Auditors further compared AccuVote report tapes from two different towns in New Hampshire and discovered that recounts in nine other state representative races using AccuVote did not have comparable errors, leading them to think the overall impact of ballot folds in the 2020 election was "marginal."
"It is not impossible that folds affected the outcome of some contest in the 400-seat New Hampshire House of Representatives, but we can conclude that Windham was not the tip of a massive miscount iceberg," they explained.
While the audit team found other insignificant errors and irregularities in their results, not all could be "confidently attributed."

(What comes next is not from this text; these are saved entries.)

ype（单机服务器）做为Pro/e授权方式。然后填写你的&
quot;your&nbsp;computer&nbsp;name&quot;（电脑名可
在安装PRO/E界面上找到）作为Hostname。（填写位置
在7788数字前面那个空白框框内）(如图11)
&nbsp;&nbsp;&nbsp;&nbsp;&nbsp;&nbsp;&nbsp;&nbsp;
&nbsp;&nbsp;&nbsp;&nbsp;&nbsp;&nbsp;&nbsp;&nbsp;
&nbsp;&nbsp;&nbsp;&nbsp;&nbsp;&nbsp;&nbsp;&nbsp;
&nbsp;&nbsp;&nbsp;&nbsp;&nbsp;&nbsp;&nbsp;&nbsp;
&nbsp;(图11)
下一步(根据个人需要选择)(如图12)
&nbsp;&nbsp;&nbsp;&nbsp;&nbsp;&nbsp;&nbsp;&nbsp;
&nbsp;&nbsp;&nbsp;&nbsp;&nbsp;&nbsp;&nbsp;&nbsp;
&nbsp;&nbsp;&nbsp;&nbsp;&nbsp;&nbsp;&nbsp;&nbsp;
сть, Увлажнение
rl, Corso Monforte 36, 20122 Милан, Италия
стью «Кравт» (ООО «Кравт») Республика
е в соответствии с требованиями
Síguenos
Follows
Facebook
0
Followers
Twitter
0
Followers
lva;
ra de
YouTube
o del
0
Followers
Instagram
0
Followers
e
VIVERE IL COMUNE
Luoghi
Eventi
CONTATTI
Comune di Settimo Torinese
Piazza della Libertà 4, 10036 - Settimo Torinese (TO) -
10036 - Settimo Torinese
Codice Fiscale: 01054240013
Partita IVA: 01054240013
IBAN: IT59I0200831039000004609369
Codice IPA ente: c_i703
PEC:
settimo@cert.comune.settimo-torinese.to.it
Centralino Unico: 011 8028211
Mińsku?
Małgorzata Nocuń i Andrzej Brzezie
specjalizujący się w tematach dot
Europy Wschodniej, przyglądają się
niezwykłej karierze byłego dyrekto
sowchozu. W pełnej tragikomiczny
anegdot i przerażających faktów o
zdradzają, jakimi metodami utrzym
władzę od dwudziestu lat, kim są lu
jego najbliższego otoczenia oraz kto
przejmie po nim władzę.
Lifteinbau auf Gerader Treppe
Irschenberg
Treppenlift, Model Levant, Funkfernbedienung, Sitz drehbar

Among their recommendations to prevent similar difficulties from taking place in future elections, the auditors recommended officials to consider not folding ballots at all, clearly direct officials to fold absentee ballots along the score lines and double-check fold locations, check fold locations when opening absentee ballots, add process controls to ensure that all accepted absentee ballots are counted, allow overvote notification on the AccuVotes, advance machine maintenance, conduct routine risk-limiting audits of all election results, keep ballots from different scanners or counting methods separate, on Election Day and thereafter, and through recounts, monitor ballots, write-in votes, undervotes, and overvotes.